Passage to read:
==*==

Access Anywhere, Done Safely

Ashley Love

I just I want to repeat this because I think that this is such a novel idea to hear a medical doctor saying, and that is get your medical care from what's accessible to you and what and what feels comfortable to you. But at the same time, coming from someone who's founded Guardian Medical Direction, find out what is backing them. Find out where they're getting their opinions from, where they're getting their advice from. You still have to do your research. Like, you know, you still have to know about this person or this company. And that's where this is so incredible that you have offered an amazing resource to these clinicians, these nurses, PAs, and Ps who are who really desperately want to offer care, but maybe need some support there, right?

Dr. Chris Seitz

Yeah. I think clinicians too, I mean, we talk a lot about burnout. Um, I think clinicians are burnt out, not because they're seeing too many patients. I really don't. I don't think I wasn't burnt out in the emergency department because of all the patients I was seeing. I got burnt out in the emergency department because I couldn't deliver care the way I knew I wanted to deliver care.

Ashley Love

Right.

==*==

Data items

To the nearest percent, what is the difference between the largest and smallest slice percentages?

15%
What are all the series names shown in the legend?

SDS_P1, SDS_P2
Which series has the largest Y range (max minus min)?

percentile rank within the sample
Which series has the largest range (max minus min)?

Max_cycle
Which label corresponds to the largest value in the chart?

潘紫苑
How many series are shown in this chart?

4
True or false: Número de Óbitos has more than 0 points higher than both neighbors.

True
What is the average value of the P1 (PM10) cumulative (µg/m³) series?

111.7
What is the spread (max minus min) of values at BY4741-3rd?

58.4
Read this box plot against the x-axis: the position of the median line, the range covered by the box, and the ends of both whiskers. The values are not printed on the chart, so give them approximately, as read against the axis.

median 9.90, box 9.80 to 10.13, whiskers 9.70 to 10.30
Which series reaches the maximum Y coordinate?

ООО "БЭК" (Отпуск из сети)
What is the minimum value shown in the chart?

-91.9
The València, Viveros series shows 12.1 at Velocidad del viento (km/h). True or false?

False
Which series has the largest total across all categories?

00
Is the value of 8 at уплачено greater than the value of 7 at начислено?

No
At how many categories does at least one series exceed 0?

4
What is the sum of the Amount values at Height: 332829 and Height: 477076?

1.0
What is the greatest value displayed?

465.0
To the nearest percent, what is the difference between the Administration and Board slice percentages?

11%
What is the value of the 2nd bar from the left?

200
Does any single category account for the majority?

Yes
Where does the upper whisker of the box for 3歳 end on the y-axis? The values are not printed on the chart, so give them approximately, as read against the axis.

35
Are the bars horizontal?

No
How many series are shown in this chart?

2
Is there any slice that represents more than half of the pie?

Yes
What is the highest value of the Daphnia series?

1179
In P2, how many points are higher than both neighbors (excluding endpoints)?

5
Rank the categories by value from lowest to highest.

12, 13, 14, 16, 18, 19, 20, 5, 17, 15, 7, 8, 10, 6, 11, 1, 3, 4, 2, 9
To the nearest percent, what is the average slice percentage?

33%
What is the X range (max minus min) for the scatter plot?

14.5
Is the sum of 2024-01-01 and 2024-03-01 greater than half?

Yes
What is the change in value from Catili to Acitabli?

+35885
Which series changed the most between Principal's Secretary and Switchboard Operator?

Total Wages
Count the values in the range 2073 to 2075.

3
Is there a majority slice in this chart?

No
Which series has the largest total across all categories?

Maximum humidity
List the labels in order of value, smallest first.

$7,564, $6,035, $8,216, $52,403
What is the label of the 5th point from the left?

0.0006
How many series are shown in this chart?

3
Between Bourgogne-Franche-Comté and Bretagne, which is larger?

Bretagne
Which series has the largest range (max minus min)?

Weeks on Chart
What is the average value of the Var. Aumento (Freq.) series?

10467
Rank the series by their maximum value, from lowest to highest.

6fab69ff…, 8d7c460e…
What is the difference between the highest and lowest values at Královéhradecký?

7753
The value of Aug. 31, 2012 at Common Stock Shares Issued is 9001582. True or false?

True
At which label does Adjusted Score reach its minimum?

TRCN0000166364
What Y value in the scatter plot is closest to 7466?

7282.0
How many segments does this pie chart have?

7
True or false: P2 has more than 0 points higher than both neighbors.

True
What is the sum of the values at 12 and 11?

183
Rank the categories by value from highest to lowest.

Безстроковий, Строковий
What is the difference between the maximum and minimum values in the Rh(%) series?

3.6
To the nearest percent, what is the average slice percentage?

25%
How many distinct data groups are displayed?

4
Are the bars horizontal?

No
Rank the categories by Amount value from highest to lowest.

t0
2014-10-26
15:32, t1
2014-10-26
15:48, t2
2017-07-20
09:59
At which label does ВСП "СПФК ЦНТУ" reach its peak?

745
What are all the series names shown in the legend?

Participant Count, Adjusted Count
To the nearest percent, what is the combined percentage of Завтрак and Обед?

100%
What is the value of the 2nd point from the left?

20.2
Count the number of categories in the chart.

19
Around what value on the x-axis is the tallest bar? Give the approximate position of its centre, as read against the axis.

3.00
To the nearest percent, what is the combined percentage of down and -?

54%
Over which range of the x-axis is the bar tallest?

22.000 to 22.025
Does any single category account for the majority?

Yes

==*==

For each statement about the conversation above, answer yes or no and quote the words that decide it. (a) Dr. Chris Seitz believes clinicians are burnt out because they see too many patients. (b) Ashley Love says people still need to research a person or company that gives medical advice. (c) Dr. Chris Seitz links the burnout in the emergency department to being unable to deliver care in the way that was wanted.

Written solution:
(a) No: "I think clinicians are burnt out, not because they're seeing too many patients."
(b) Yes: "You still have to do your research."
(c) Yes: "I got burnt out in the emergency department because I couldn't deliver care the way I knew I wanted to deliver care."